Friday, July 13, 2007

But I've only had one glass of wine

Last night just as we were about to tuck into our eagerly-anticipated spaghetti, A broke a wine glass in quite spectacular style. We're not quite sure how it happened, something to do with putting the stopper back into the bottle, which tipped up, spilling red wine onto the tablecloth, and knocking over my glass, half of which bounced onto the floor and smashed again.

Anyway, there was lots of clearing up to do, lots of swearing and lots of peering into my food to pick out glass shards (sorry, Bill, but I think you'll agree it's justified here), as I was too hungry and too greedy to abandon my plateful. Having finally eaten our glass-free meal (and the suspicion of lurking fragments does wonders for upping one's chew count, I can tell you. Break a glass over every meal and I'd soon be size zero) I did a stocktake of the glass cupboard.

Which revealed 3 odd champagne, 3 tall wine glasses only used by A because I've broken so many, 6 of a size and shape I don't like which were sent as a freebie by Laithwaites, and 2 odd ones, relics of times past.

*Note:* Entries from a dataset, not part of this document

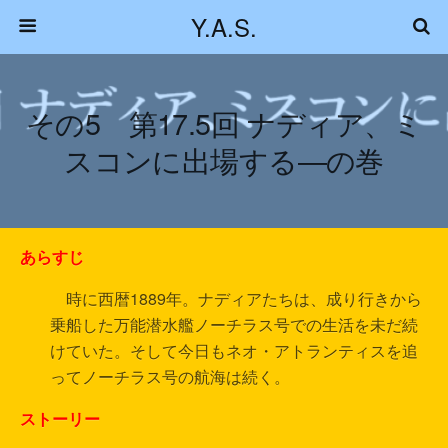
Y.A.S.
その5 第17.5回 ナディア、ミ
スコンに出場する―の巻
あらすじ
時に西暦1889年。ナディアたちは、成り行きから
乗船した万能潜水艦ノーチラス号での生活を未だ続
けていた。そして今日もネオ・アトランティスを追
ってノーチラス号の航海は続く。
ストーリー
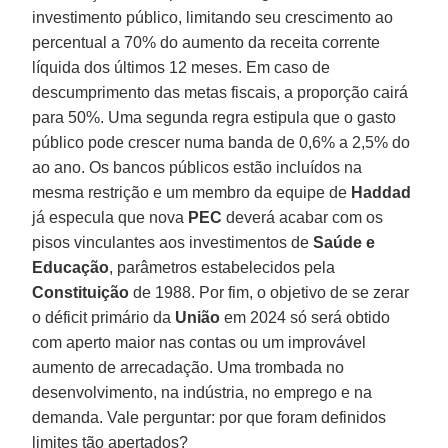
investimento público, limitando seu crescimento ao
percentual a 70% do aumento da receita corrente
líquida dos últimos 12 meses. Em caso de
descumprimento das metas fiscais, a proporção cairá
para 50%. Uma segunda regra estipula que o gasto
público pode crescer numa banda de 0,6% a 2,5% do
ao ano. Os bancos públicos estão incluídos na
mesma restrição e um membro da equipe de
Haddad
já especula que nova
PEC
deverá acabar com os
pisos vinculantes aos investimentos de
Saúde e
Educação
, parâmetros estabelecidos pela
Constituição
de 1988. Por fim, o objetivo de se zerar
o déficit primário da
União
em 2024 só será obtido
com aperto maior nas contas ou um improvável
aumento de arrecadação. Uma trombada no
desenvolvimento, na indústria, no emprego e na
demanda. Vale perguntar: por que foram definidos
limites tão apertados?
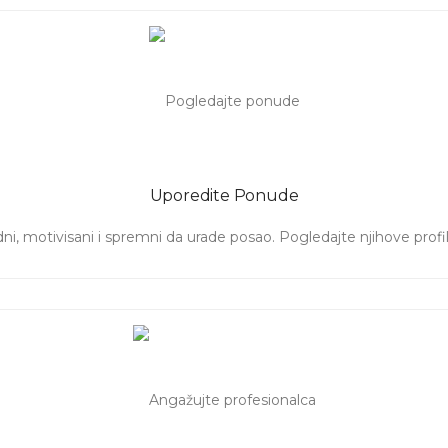
Uporedite Ponude
ni, motivisani i spremni da urade posao. Pogledajte njihove prof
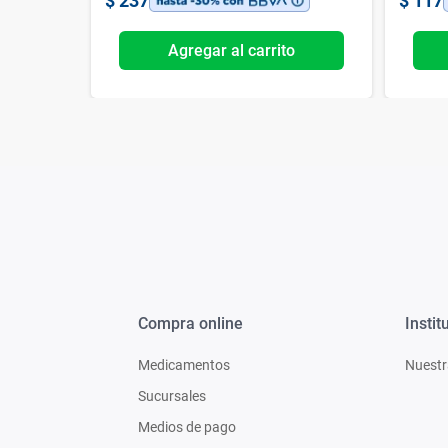
$
237
$
117
o
Agregar al carrito
Compra online
Instit
Medicamentos
Nuestr
Sucursales
Medios de pago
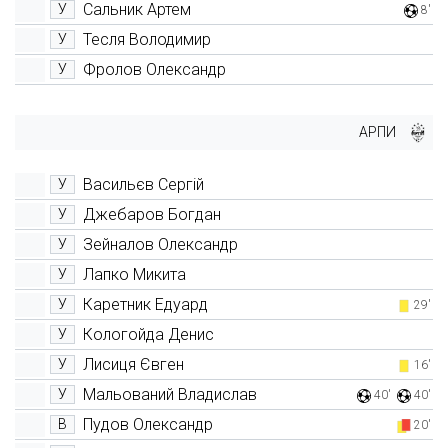
Сальник Артем
У
8'
Тесля Володимир
У
Фролов Олександр
У
АРПИ
Васильєв Сергій
У
Джебаров Богдан
У
Зейналов Олександр
У
Лапко Микита
У
Каретник Едуард
У
29'
Кологойда Денис
У
Лисиця Євген
У
16'
Мальований Владислав
У
40'
40'
Пудов Олександр
В
20'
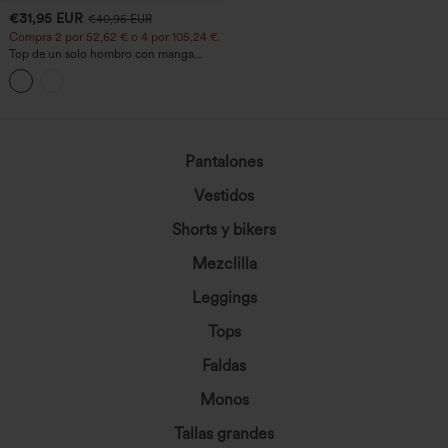
€31,95 EUR
€40,95 EUR
Compra 2 por 52,62 € o 4 por 105,24 €.
Top de un solo hombro con manga
corta, dobladillo curvo high‑low,
sujetador integrado y estampado de
lunares, estilo casual
Pantalones
Vestidos
Shorts y bikers
Mezclilla
Leggings
Tops
Faldas
Monos
Tallas grandes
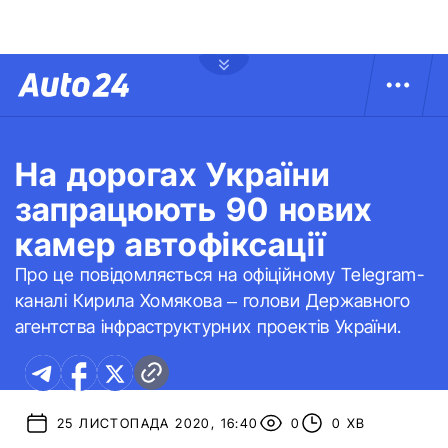
На дорогах України
запрацюють 90 нових
камер автофіксації
Про це повідомляється на офіційному Telegram-
каналі Кирила Хомякова – голови Державного
агентства інфраструктурних проектів України.
25 ЛИСТОПАДА 2020, 16:40
0
0 ХВ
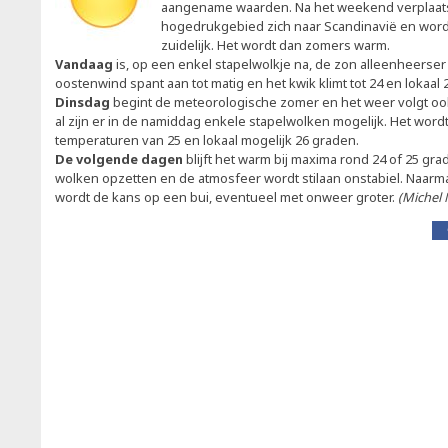
aangename waarden. Na het weekend verplaats
hogedrukgebied zich naar Scandinavië en word
zuidelijk. Het wordt dan zomers warm.
Vandaag
is, op een enkel stapelwolkje na, de zon alleenheerse
oostenwind spant aan tot matig en het kwik klimt tot 24 en lokaal 
Dinsdag
begint de meteorologische zomer en het weer volgt ook
al zijn er in de namiddag enkele stapelwolken mogelijk. Het wor
temperaturen van 25 en lokaal mogelijk 26 graden.
De volgende dagen
blijft het warm bij maxima rond 24 of 25 gr
wolken opzetten en de atmosfeer wordt stilaan onstabiel. Naarm
wordt de kans op een bui, eventueel met onweer groter.
(Michel 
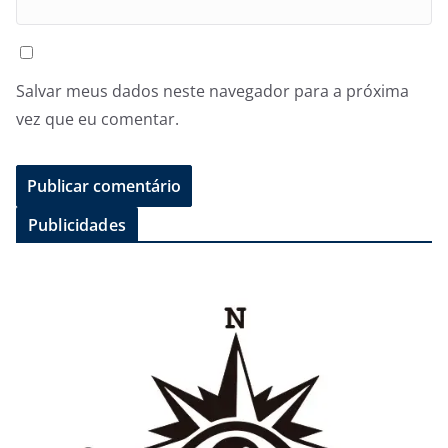
Salvar meus dados neste navegador para a próxima
vez que eu comentar.
Publicidades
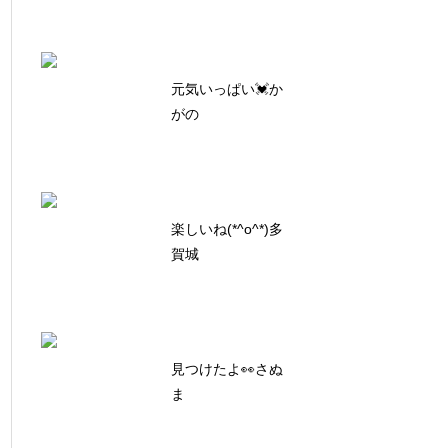
元気いっぱい💓か
がの
楽しいね(*^o^*)多
賀城
見つけたよ👀さぬ
ま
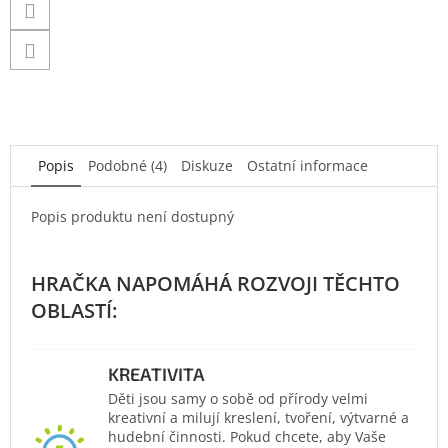
Popis
Podobné (4)
Diskuze
Ostatní informace
Popis produktu není dostupný
KREATIVITA
Děti jsou samy o sobě od přírody velmi
kreativní a milují kreslení, tvoření, výtvarné a
hudební činnosti. Pokud chcete, aby Vaše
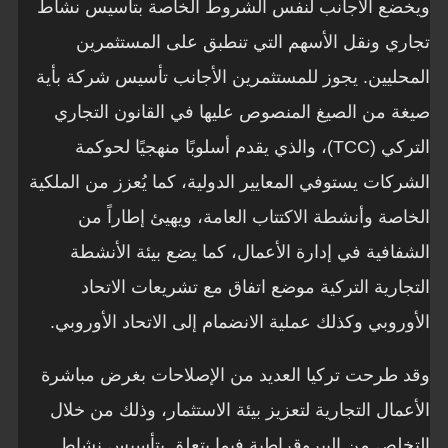
ويخضع الأجانب لنفس الشروط الخاصة بتأسيس نشاط
تجاري ونقل الأسهم التي تنطبق على المستثمرين
المحليين. يجوز للمستثمرين الأجانب تأسيس شركة بأية
صيغة من الصيغ المنصوص عليها في القانون التجاري
التركي (TCC)، والذي يقدم أسلوبًا منهجيًا لحوكمة
الشركات يستوفي المعايير الدولية، كما يُعزز من الملكية
الخاصة وأنشطة الاكتتاب العامة، ويهيئ إطاراً من
الشفافية في إدارة الأعمال، كما يضع بيئة الأنشطة
التجارية التركية موضع اتفاق مع تشريعات الاتحاد
الأوروبي وكذلك عملية الانضمام إلى الاتحاد الأوروبي.
وقد طرحت تركيا العديد من الإصلاحات بغرض مباشرة
الأعمال التجارية لتعزيز بيئة الاستثمار، وذلك من خلال
التخلص من البيروقراطية فيما يتعلق بتأسيس نشاط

It's quite alarming to see how much bigger wine glasses have become over the last 12 years or so. The oldest glass was a perfectly normal size when I bought it, possibly from Habitat, some time in the mid 90s. It now looks more like an oversized sherry glass. The other one is probably about 8 years old and a bit bigger, but still modest compared to the goldfish bowls on stems we are accustomed to today.

So the phrase "I've only had one glass of wine" starts to look a little suspect confronted with this startling visual evidence, and the growth of binge drinking begins to make sense. I wonder if manufacturers would ever start to make glasses smaller and if the public would ever buy them? I've often seen diet advice telling us to eat from a smaller plate, but nobody ever seems to think about glass sizes.